Agassiz's opposition to "all embracing" theory was similar to his complaint that radical evolutionists built "castles in the air" with their theories. Although naturalists like Murray made use of an early Darwin work in an effort to discredit the evolutionist, Agassiz claimed no such motive. But the vituperation of Agassiz's opposition and his Ahab-like quest to prove Darwin wrong may have been spurred by an effort to use his money and ships to attack Darwin on the comfortable ground of oceanography rather than the far more complex issues of evolution. But Agassiz never produced his "coral book," which was often promised as an overview of his researches, although he did describe specific sites.

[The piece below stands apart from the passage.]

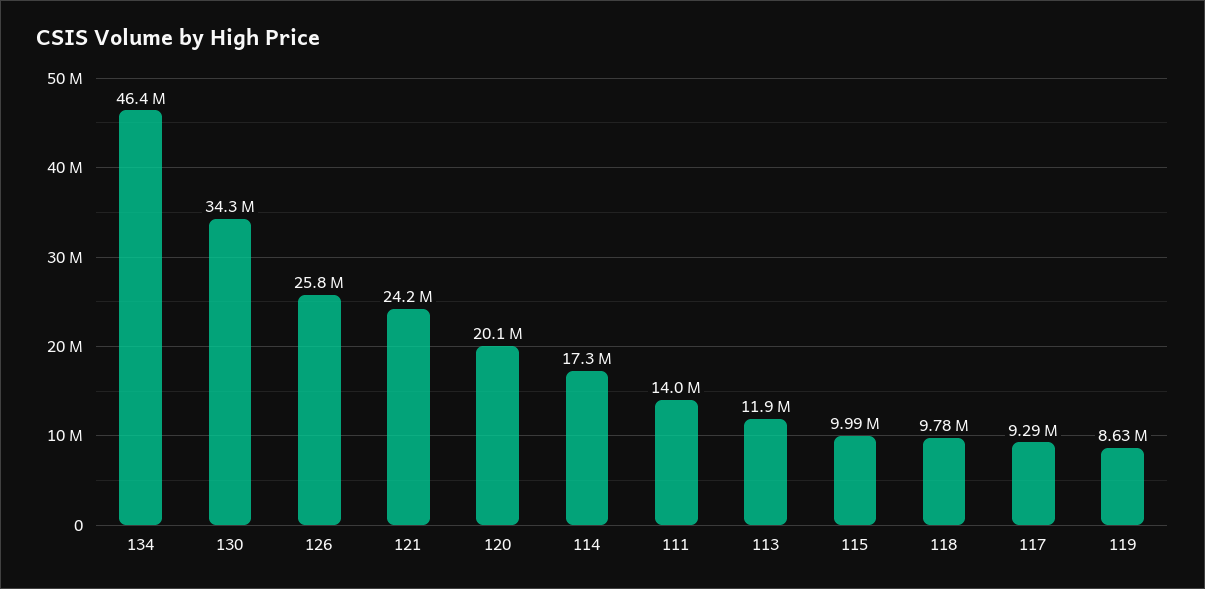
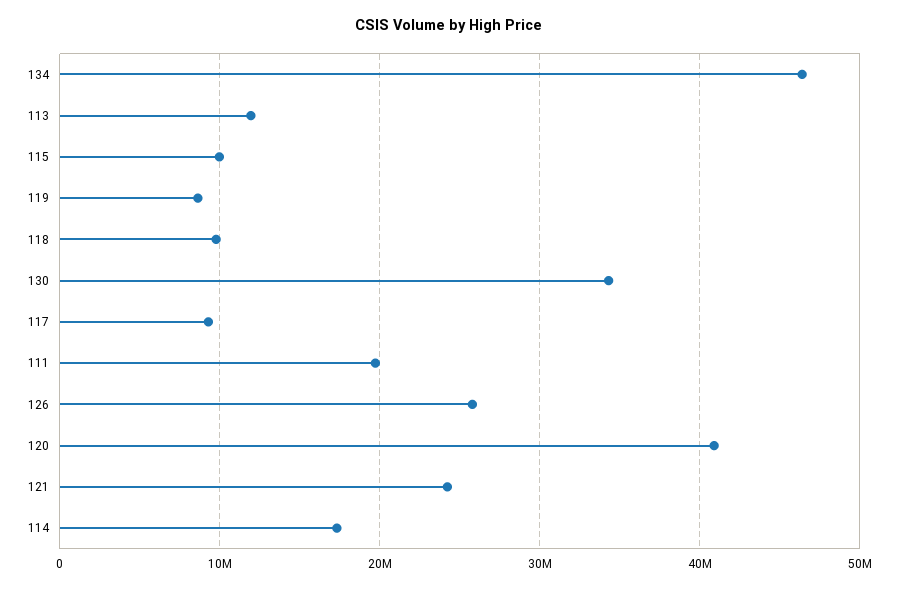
120: 20100000 -> 41000000
111: 14000000 -> 20000000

Unfortunately for Agassiz's reputation, his determination to wrest explanation from the world's coral reefs had an unhappy effect. His observations proved often unreliable, his evidence weak, and many conclusions false; later scientists proved Darwin's theory correct. Yet, in the large view, Alexander Agassiz was a notable naturalist and entrepreneur, capable of breaking the paternal grip of his father's dominance, all the while honoring his name. In Henry Adams's words, "he was the best we ever produced, and the only one of our generation I would have liked to envy" (Agassiz, Letters and Recollections, p. 447). He died aboard the Adriatic while making a transatlantic voyage.